### QUESTIONS TO ANSWER:
(a) Please copy everything in the economic outlook text from "Demand for domestic" down to "Anarock data shows.", word for word.
(b) Pick up the economic outlook text after its last sentence and keep writing.

Carmaker Maruti Suzuki had in its September-ended quarter indicated that it will continue with its “strong launch pipeline” in the coming months, despite a dealer inventory of 60,000 cars and over 250,000 bookings pending at that time. But the company has not disclosed production or sales projections for the October 2021 to March 2022 period due to supply side uncertainty on account of semi-conductors. “What is unclear is whether companies will see a return to better capacity utilisation rather than there being a case for outright investment growth,” Bajoria says. Several companies may want to wait to understand the impact of the fresh uncertainty as Omicron spreads.

Demand for domestic residential homes also appears to be on a firmer footing. “The pent-up demand got flushed out in 2020. Buyers are not willing to wait for 3-4 years [as seen pre-Covid-19] for occupancy; they now seek ready-to-occupy or completely furnished flats,” says Anuj Puri, chairman of Anarock Property Consultants. Unsold inventory of property in India’s top seven cities—Mumbai region, Pune, NCR, Bengaluru, Chennai and Hyderabad—has reduced by 19.2 percent to 638,190 units in 2021 from a 2016 peak of 790,500 units, Anarock data shows.

The pandemic has hurt income and household livelihood since 2020. The proportion of households where more than one person is employed has fallen to about 24 percent in 2021 from nearly 35 per cent in 2016. At the same time, households where only one person is employed has risen to 68 percent in the first 11 months of 2021, from 59 percent in 2016.



The gig economy had picked up towards the last quarter of 2021, but it might scale down a bit again. “This has got reflected in poor consumer confidence index,” Bajoria says, where consumer confidence is low due to the lack of certainty [see chart]. Economists evaluate rural demand looking closely at the need for jobs through the government’s MGNREGA scheme. Nearly 11 crore people in India have demanded jobs in 2021-22, according to data from the Ministry of Rural Development. In the same period, 9.3 crore people were offered employment. Bajoria believes the demand for MGNREGA jobs in the first half of 2022 could be better (lower) than what we saw for the same period in 2021.

No dramatic rate tightening

Joshi and Bajoria do not foresee a sharp tightening of interest rates from the Reserve Bank of India (RBI). “There might just be a 50 bps of hikes in the reverse repo rate,” Bajoria says. The RBI will need to continue to stay accommodative towards growth even as inflation rises. In the last year, inflation in India has risen more due to ‘imported inflation’—rising commodity prices and fiscal measures. But domestic sources of inflation, like food, were largely benign. In 2022, imported inflation may not rise further. The rate of inflation will start to come off.

Recorded data:

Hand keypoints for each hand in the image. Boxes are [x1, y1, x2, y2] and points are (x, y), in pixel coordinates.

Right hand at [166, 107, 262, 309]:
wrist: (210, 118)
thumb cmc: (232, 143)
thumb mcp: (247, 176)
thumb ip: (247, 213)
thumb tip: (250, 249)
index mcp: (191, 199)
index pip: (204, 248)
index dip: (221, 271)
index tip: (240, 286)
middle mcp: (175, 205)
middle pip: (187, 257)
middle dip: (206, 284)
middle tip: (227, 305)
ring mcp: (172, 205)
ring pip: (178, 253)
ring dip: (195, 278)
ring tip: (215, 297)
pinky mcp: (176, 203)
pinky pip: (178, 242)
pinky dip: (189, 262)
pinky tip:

### PER-TASK OUTPUTS:
(a)
Demand for domestic residential homes also appears to be on a firmer footing. “The pent-up demand got flushed out in 2020. Buyers are not willing to wait for 3-4 years [as seen pre-Covid-19] for occupancy; they now seek ready-to-occupy or completely furnished flats,” says Anuj Puri, chairman of Anarock Property Consultants. Unsold inventory of property in India’s top seven cities—Mumbai region, Pune, NCR, Bengaluru, Chennai and Hyderabad—has reduced by 19.2 percent to 638,190 units in 2021 from a 2016 peak of 790,500 units, Anarock data shows.

(b)
RBI’s Monetary Policy Committee is likely to keep interest rates unchanged in its February 2022 meeting. With the rise in the positivity rate in Covid-19 cases and spread of Omicron, there could be more restrictions on mobility which could prompt the RBI to not tighten rates and support domestic economic recovery and growth for some more time. The RBI has forecast India to grow by a lower 8.2 percent in FY23, compared to 9.5 percent growth estimate for the current fiscal.

Maharashtra, Delhi, Gujarat, Tamil Nadu, Kerala, Chandigarh, Haryana, West Bengal, Telangana and Karnataka have, in January, announced fresh restrictions on mobility and social gatherings. 2022 could see a fresh disruption in business and social activity, as in the previous two years. The ruling government has a tricky path ahead, with the need to keep room for more fiscal relief measures. It will also keep an eye on the upcoming assembly elections, particularly in Uttar Pradesh, Punjab, Uttarakhand and Gujarat later in the year.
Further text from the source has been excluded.